Labels start from 1 so need to be updated to zero based.

In [9]:
def update_label_to_zero_base(df):
    df['34'] = df['34'] - 1
    df = df.astype("float32")
    return df
data_shards = data_shards.transform_shard(update_label_to_zero_base)
print(data_shards.head(5), data_shards.get_schema())

## Assemble feature and labels

In [10]:
data_shards = data_shards.assembleFeatureLabelCols(featureCols=list(columns[:-1]),
                                                   labelCols=[columns[-1]])
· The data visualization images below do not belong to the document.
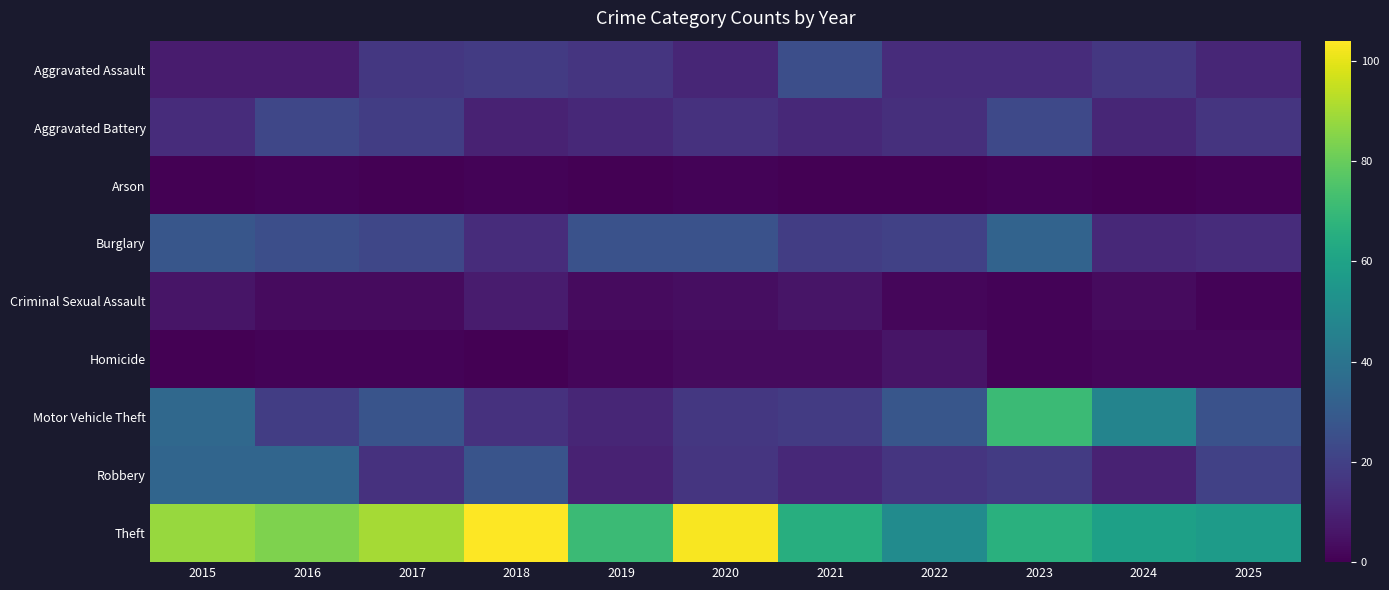

Reading left to right, extract all data points from this chart.

Aggravated Assault: 2015=8	2016=8	2017=17	2018=18	2019=16	2020=11	2021=25	2022=13	2023=13	2024=17	2025=11
Aggravated Battery: 2015=13	2016=22	2017=19	2018=10	2019=12	2020=15	2021=12	2022=14	2023=23	2024=11	2025=16
Arson: 2015=0	2016=1	2017=0	2018=1	2019=0	2020=1	2021=0	2022=0	2023=1	2024=0	2025=1
Burglary: 2015=28	2016=25	2017=22	2018=13	2019=26	2020=26	2021=19	2022=20	2023=33	2024=12	2025=13
Criminal Sexual Assault: 2015=6	2016=3	2017=3	2018=8	2019=3	2020=4	2021=6	2022=2	2023=1	2024=3	2025=1
Homicide: 2015=0	2016=1	2017=1	2018=0	2019=2	2020=3	2021=3	2022=6	2023=1	2024=2	2025=2
Motor Vehicle Theft: 2015=35	2016=19	2017=27	2018=15	2019=11	2020=17	2021=18	2022=28	2023=71	2024=47	2025=26
Robbery: 2015=34	2016=34	2017=15	2018=27	2019=10	2020=16	2021=12	2022=16	2023=18	2024=10	2025=20
Theft: 2015=88	2016=84	2017=90	2018=104	2019=71	2020=103	2021=65	2022=50	2023=66	2024=59	2025=57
## Define PyTorch model and train it

Users can build a PyTorch model as usual and use Orca Estimator to train it

In [11]:
# define a MLP model
class MLP(Module):
    # define model elements
    def __init__(self, n_inputs):
        super(MLP, self).__init__()
        # input to first hidden layer
        self.hidden1 = Linear(n_inputs, 10)
        kaiming_uniform_(self.hidden1.weight, nonlinearity='relu')
        self.act1 = ReLU()
        # second hidden layer
        self.hidden2 = Linear(10, 8)
        kaiming_uniform_(self.hidden2.weight, nonlinearity='relu')
        self.act2 = ReLU()
        # third hidden layer and output
        self.hidden3 = Linear(8, 1)
        xavier_uniform_(self.hidden3.weight)
        self.act3 = Sigmoid()

    # forward propagate input
    def forward(self, X):
        # input to first hidden layer
        X = self.hidden1(X)
        X = self.act1(X)
        # second hidden layer
        X = self.hidden2(X)
        X = self.act2(X)
        # third hidden layer and output
        X = self.hidden3(X)
        X = self.act3(X)
        return X


def model_creator(config):
    model = MLP(config["n_inputs"])
    model.train()
    return model

In [12]:
# define criterion and optimizer
def optimizer_creator(model, config):
    optimizer = SGD(model.parameters(), lr=config["lr"], momentum=config["momentum"])
    return optimizer

criterion = BCELoss()


In [13]:
# build Orca Estimator
orca_estimator = Estimator.from_torch(model=model_creator,
                                      optimizer=optimizer_creator,
                                      loss=criterion,
                                      metrics=[Accuracy()],
                                      backend="spark",
                                      config={"n_inputs": 34,
                                              "lr": 0.01,
                                              "momentum": 0.9})


creating: createTorchLoss
creating: createTorchOptim
creating: createZooKerasAccuracy
creating: createEstimator


In [None]:
# train the model
orca_estimator.fit(data=data_shards, epochs=100, batch_size=32)

In [15]:
# stop OrcaContext
stop_orca_context()

Stopping orca context